A promotional masked bus is part of TransLink’s plan to get more riders to wear masks on transit. (TransLink)

TransLink expects losses of $500M to $1.4B due to COVID-19, ridership currently at 33%

Only one-third of riders are wearing masks as TransLink ridership is at 33 per cent of normal

Only about one-third of TransLink riders are wearing masks despite a campaign by the transit agency to encourage passengers to slow the spread of COVID-19.

TransLink CEO Kevin Desmond said ridership was at 33 per cent of normal as he presented his agency’s plans for post-COVID recovery to the Mayors’ Council on Regional Transportation. Thursday (June 25).

In terms of mask wearing, it is “encouraged” but not required on SkyTrain, Canada Line, buses or any other TransLink services. Desmond said any potential moves to requiring masks would require close coordination with public health officials. Neither Canada nor B.C. currently mandate the wearing of non-medical masks, although both jurisdictions recommend it in situations where physical distancing is not possible.
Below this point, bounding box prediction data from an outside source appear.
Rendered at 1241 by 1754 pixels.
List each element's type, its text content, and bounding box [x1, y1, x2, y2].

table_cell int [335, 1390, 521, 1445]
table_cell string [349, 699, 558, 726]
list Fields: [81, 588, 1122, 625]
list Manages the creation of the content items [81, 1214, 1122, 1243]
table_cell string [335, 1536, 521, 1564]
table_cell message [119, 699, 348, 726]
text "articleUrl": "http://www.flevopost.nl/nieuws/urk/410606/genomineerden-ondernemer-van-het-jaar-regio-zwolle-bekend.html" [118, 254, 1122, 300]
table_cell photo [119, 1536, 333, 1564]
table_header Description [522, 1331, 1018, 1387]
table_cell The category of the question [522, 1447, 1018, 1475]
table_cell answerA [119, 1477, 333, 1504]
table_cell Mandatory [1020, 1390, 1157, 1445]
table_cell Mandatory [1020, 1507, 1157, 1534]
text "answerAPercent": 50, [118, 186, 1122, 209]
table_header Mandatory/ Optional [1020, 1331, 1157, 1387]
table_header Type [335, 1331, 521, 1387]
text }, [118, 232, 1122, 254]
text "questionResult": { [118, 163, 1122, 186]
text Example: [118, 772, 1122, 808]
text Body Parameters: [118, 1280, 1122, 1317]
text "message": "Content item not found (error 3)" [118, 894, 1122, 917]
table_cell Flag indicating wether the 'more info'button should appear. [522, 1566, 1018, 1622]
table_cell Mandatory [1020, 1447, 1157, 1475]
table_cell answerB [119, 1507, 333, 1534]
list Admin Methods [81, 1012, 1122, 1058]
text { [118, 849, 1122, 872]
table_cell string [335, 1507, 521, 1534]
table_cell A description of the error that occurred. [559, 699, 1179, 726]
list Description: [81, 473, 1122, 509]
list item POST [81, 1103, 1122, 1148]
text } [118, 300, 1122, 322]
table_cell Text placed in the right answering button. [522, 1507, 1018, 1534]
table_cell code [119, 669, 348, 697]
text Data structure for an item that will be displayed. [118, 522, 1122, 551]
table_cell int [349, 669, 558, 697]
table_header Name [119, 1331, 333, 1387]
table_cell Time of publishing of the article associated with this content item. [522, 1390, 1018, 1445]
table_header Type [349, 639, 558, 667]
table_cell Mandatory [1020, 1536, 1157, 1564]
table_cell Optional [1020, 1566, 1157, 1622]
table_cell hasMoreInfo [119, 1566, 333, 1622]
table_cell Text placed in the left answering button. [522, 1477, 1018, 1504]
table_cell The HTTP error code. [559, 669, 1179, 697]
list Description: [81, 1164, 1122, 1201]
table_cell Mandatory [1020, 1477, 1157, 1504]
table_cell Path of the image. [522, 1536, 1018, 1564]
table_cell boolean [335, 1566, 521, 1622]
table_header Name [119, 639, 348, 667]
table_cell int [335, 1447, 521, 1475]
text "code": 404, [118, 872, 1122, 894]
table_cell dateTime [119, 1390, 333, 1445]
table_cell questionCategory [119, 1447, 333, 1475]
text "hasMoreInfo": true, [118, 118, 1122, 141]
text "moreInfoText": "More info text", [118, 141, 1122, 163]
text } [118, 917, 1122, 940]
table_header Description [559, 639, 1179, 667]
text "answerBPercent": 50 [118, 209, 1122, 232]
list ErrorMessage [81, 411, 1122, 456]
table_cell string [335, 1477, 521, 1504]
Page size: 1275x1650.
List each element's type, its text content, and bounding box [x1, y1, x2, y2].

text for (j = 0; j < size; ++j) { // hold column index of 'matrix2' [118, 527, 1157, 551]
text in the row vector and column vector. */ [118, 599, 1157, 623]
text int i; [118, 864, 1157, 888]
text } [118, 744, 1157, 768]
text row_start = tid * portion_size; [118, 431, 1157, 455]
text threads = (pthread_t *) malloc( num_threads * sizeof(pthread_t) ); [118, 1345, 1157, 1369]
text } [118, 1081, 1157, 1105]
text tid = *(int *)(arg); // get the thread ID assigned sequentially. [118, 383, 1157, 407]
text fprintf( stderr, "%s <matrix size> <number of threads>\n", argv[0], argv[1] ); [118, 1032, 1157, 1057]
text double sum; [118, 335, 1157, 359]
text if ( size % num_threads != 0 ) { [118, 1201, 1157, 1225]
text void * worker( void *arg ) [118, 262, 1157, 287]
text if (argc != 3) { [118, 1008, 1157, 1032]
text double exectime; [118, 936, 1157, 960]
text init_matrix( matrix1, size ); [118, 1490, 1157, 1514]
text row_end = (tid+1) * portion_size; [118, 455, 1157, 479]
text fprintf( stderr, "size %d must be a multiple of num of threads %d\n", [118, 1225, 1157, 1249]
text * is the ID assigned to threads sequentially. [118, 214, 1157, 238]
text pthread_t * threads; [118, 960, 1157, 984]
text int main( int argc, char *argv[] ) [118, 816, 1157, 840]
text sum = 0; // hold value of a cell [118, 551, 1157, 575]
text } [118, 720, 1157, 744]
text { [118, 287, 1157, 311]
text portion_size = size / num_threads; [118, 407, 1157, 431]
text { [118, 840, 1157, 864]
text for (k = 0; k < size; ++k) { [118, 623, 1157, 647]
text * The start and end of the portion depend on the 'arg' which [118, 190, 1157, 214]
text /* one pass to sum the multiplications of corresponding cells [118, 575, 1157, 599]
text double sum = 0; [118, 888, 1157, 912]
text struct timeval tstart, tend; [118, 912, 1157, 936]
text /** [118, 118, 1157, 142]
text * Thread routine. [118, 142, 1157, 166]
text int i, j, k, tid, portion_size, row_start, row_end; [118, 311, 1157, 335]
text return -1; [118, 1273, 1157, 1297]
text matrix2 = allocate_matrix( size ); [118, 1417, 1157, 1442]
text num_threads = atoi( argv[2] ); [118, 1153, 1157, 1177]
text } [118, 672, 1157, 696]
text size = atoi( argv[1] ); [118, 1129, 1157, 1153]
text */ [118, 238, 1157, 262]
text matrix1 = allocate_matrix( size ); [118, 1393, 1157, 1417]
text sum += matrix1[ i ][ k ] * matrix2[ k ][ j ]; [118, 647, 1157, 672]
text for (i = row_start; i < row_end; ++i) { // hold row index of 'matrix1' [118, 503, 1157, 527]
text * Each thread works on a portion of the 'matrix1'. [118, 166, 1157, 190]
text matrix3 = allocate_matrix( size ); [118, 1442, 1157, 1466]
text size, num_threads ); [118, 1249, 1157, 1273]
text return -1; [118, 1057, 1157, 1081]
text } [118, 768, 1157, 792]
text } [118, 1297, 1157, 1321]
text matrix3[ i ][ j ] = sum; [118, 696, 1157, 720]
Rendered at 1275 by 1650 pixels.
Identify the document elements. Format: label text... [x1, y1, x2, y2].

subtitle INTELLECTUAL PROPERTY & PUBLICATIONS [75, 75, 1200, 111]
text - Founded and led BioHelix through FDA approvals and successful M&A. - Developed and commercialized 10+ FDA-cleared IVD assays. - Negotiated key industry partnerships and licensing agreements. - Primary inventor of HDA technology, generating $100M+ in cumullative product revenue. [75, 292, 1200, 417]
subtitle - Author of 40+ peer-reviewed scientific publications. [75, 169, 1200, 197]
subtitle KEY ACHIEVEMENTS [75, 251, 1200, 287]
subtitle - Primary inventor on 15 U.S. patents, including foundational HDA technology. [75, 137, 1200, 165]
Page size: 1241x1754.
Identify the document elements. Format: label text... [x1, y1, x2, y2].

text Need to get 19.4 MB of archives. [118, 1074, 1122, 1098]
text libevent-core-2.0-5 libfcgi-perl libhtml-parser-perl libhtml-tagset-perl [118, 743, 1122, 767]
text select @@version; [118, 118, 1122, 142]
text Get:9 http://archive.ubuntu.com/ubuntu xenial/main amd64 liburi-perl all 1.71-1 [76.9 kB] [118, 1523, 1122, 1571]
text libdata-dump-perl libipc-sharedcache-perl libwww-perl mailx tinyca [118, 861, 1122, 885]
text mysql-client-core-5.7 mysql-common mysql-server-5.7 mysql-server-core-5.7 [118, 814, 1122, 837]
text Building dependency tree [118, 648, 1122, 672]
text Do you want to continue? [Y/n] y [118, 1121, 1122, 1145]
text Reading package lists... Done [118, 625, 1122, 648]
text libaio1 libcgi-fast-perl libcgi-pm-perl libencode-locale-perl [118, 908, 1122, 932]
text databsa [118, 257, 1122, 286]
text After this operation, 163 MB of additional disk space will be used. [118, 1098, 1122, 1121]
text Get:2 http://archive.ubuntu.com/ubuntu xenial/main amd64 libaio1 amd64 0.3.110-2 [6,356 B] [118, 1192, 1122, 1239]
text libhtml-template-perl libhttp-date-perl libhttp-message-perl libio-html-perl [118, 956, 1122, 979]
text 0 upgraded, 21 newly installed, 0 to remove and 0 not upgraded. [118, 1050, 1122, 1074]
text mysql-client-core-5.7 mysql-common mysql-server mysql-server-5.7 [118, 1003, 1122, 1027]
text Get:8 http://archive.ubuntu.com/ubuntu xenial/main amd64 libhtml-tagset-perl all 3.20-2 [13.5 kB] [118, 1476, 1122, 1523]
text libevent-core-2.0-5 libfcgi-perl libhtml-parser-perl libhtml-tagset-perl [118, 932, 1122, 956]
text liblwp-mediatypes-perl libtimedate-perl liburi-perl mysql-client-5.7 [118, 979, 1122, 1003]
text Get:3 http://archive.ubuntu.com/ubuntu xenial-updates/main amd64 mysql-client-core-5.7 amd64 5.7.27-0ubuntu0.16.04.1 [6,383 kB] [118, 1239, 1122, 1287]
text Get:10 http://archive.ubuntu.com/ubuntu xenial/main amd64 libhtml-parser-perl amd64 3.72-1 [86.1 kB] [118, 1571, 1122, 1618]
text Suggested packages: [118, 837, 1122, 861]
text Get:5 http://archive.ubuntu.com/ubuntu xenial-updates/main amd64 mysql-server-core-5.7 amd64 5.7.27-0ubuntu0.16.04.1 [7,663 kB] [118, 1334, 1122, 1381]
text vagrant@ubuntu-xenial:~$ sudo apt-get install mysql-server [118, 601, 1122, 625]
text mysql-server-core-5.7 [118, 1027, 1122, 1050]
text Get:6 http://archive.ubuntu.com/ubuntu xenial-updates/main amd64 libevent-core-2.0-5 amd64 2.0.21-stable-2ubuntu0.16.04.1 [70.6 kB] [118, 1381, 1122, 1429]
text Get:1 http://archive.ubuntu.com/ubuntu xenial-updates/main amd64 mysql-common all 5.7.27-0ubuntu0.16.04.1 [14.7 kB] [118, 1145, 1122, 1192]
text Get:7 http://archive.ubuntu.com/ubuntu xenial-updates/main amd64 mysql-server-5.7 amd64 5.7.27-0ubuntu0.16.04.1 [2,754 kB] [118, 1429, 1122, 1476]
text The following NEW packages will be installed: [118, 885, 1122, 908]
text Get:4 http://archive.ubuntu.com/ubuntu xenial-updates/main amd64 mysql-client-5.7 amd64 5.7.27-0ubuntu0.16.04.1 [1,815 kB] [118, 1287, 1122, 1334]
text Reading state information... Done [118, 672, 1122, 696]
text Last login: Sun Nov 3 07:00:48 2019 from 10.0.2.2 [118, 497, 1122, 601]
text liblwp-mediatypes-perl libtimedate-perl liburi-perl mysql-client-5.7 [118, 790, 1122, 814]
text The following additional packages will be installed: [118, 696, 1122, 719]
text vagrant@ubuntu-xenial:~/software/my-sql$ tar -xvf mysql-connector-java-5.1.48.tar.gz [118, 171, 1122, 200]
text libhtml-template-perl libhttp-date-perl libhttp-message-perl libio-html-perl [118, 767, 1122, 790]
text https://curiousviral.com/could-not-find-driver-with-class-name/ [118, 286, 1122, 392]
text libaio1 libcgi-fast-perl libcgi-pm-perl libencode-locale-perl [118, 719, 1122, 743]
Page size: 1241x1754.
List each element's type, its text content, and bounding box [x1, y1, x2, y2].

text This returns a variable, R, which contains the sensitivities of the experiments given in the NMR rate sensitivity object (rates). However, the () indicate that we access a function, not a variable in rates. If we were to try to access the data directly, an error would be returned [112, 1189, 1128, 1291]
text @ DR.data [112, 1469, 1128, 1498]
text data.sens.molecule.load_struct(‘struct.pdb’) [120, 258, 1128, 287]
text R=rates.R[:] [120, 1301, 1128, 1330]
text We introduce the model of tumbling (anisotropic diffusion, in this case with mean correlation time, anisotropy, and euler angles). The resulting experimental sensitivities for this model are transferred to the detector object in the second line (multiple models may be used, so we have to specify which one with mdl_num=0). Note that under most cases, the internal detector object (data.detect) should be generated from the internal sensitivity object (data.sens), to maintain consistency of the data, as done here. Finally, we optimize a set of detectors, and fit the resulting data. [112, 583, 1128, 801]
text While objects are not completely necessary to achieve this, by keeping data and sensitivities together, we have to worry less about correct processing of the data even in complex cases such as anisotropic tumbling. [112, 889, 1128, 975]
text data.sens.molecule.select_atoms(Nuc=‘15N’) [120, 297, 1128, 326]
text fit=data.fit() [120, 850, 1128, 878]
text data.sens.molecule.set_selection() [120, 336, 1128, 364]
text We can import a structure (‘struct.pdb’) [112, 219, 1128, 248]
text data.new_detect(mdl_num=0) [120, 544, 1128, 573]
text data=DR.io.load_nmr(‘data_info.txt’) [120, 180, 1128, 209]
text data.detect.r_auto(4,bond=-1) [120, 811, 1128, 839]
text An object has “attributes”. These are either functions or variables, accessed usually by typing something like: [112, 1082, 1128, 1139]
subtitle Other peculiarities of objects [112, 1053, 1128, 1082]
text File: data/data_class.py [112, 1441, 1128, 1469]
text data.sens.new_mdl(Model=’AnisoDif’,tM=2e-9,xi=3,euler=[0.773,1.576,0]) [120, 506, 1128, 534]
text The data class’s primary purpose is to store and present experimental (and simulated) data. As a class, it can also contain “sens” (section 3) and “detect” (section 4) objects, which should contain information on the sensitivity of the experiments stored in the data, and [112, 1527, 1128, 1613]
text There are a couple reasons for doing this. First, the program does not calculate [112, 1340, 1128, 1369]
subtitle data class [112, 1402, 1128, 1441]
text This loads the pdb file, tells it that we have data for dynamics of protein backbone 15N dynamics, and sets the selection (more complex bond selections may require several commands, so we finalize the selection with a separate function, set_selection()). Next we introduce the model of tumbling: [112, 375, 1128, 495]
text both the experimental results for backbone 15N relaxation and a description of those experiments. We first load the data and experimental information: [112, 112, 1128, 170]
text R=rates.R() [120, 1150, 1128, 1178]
Chief financial officer Christine Dacre presented four different possible scenarios TransLink was working with to predict how ridership, service levels and funding would work as pandemic recovery progresses. The models are based on the phases of B.C.’s reopening plan – phase 1 lasted from March to May, phase two ran until Wednesday and phase three has now begun.

The first scenario assumes a quick recovery, where B.C. remains in Phase 3 until July 2021, when it moves to Phase 4. Health officials have said that the fourth phase would require a vaccine, effective treatment or widespread community immunity.

The second scenario assumes lasting impacts from COVID-19, where B.C. remains in Phase 3 through the end of 2021.

The third, dubbed “hibernation,” would see a second wave where B.C. moves back to Phase 1 in October, to Phase 2 in January and Phase 3 in February, and mirroring that trend into fall 2021.

The fourth and worst scenario assumes that B.C. will move back to Phase 1 for the summer, Phase 2 for the fall, Phase 1 for winter and swap back and forth between those phases through the end of 2021.

Dacre said the agency’s losses due to COVID-19 would be $500 million in a best-case scenario and up to $1.4 billion in a worst case one.